- _Goal 1_:
Transcribe the MapReduce passage from "After successful completion, the" up to and including "into multiple files.".
- _Goal 2_:
In the MapReduce passage, what kind of sort is used when the intermediate data is too large to fit in memory?
- _Goal 3_:
Continue the MapReduce passage from where it stops.

- _Document segment_:
4. Periodically, the buffered pairs are written to local disk, partitioned into R regions by the partitioning function. The locations of these buffered pairs on the local disk are passed back to the master, who is responsible for forwarding these locations to the reduce workers. When a reduce worker is notified by the master about these locations, it uses remote procedure calls
to read the buffered data from the local disks of the map workers. When a reduce worker has read all intermediate data, it sorts it by the intermediate keys so that all occurrences of the same key are grouped together. The sorting is needed because typically many different keys map to the same reduce task. If the amount of intermediate data is too large to fit in memory, an external sort is used.

6. The reduce worker iterates over the sorted intermediate data and for each unique intermediate key encountered, it passes the key and the corresponding set of intermediate values to the user's Reduce function. The output of the Reduce function is appended to a final output file for this reduce partition.

7. When all map tasks and reduce tasks have been completed, the master wakes up the user program. At this point, the MapReduce call in the user program returns back to the user code.
After successful completion, the output of the mapreduce execution is available in the R output files (one per reduce task, with file names as specified by the user). Typically, users do not need to combine these R output files into one file . they often pass these files as input to another MapReduce call, or use them from another distributed application that is able to deal with input that is partitioned into multiple files.

=== Master Data Structures ===

The master keeps several data structures. For each map task and reduce task, it stores the state (idle, in-progress, or completed), and the identity of the worker machine (for non-idle tasks).

- _Data listing_:
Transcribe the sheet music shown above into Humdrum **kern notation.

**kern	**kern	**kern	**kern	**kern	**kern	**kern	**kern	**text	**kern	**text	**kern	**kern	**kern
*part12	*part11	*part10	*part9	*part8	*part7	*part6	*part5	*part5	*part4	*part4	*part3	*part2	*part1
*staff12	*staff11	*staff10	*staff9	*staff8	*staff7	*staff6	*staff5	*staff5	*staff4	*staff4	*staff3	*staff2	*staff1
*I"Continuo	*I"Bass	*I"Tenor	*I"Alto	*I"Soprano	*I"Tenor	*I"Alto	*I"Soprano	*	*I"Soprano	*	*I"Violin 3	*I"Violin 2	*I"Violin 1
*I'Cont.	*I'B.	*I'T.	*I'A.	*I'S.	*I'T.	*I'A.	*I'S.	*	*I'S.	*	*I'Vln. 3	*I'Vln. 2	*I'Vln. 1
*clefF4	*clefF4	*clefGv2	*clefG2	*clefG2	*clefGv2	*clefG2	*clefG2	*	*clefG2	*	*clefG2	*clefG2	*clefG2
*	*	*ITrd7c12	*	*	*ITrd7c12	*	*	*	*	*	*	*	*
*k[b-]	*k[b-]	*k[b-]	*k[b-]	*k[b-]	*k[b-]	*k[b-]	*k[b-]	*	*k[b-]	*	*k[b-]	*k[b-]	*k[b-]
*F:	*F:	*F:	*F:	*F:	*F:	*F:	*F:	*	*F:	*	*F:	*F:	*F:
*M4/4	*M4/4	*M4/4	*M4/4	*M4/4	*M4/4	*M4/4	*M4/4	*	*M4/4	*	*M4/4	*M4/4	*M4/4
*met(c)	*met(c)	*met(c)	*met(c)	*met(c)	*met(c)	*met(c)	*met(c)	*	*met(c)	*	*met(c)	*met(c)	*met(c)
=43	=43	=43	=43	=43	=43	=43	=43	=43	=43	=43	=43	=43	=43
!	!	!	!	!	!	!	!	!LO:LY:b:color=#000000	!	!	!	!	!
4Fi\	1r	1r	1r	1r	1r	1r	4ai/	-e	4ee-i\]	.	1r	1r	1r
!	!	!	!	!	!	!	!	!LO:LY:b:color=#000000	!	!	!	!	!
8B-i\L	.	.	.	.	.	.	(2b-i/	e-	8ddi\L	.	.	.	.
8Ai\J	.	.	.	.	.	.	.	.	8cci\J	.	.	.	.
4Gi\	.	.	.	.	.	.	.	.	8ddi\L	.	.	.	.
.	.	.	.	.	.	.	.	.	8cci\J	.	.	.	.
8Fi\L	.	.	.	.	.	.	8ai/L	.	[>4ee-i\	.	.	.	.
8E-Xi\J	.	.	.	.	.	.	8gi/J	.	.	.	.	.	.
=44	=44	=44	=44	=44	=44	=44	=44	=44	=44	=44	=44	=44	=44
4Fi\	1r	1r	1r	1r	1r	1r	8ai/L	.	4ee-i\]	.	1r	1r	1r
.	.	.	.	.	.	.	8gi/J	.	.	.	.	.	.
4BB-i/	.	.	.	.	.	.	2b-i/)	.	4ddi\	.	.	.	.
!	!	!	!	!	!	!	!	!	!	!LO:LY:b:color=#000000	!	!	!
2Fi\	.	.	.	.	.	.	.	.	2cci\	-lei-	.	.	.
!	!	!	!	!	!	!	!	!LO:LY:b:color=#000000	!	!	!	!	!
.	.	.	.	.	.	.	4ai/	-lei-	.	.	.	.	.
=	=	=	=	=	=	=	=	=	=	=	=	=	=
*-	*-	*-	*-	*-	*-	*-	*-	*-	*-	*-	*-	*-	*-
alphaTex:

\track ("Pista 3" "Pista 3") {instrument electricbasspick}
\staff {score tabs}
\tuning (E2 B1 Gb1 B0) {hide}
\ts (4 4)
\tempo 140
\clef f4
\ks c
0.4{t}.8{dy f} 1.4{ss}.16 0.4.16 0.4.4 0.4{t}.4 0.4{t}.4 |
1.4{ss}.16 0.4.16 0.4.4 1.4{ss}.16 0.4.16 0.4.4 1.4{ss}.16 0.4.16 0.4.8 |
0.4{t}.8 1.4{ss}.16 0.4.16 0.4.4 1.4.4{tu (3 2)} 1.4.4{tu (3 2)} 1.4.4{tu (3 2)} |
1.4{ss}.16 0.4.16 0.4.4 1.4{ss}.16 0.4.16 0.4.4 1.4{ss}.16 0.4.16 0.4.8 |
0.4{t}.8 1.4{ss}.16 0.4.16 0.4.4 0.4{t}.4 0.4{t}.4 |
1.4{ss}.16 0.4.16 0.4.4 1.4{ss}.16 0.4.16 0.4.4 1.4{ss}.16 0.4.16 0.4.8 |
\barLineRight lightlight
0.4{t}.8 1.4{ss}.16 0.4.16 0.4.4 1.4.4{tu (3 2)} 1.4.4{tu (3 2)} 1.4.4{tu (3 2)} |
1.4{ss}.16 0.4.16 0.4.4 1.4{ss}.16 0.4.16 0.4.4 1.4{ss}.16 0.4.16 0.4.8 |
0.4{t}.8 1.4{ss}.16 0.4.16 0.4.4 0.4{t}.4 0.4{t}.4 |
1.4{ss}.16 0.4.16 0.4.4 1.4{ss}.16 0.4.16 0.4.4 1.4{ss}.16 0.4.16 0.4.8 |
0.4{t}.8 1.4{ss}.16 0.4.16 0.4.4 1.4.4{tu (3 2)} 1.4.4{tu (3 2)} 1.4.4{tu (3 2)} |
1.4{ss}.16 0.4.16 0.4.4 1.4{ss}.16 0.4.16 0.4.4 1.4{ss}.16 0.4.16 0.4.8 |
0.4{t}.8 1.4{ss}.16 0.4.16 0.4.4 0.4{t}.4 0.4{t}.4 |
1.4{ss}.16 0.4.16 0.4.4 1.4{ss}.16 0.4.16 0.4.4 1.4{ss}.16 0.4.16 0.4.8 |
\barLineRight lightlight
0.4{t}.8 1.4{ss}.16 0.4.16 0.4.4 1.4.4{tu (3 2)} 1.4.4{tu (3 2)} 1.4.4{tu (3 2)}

- _Reply 1_:
After successful completion, the output of the mapreduce execution is available in the R output files (one per reduce task, with file names as specified by the user). Typically, users do not need to combine these R output files into one file . they often pass these files as input to another MapReduce call, or use them from another distributed application that is able to deal with input that is partitioned into multiple files.

- _Reply 2_:
An external sort.

- _Reply 3_:
The master is the conduit through which the location of intermediate file regions is propagated from map tasks to reduce tasks. Therefore, for each completed map task, the master stores the locations and sizes of the R intermediate file regions produced by the map task. Updates to this location and size information are received as map tasks are completed. The information is pushed incrementally to workers that have in-progress reduce tasks.

=== Fault Tolerance ===

Since the MapReduce library is designed to help process very large amounts of data using hundreds or thousands of machines, the library must tolerate machine failures gracefully.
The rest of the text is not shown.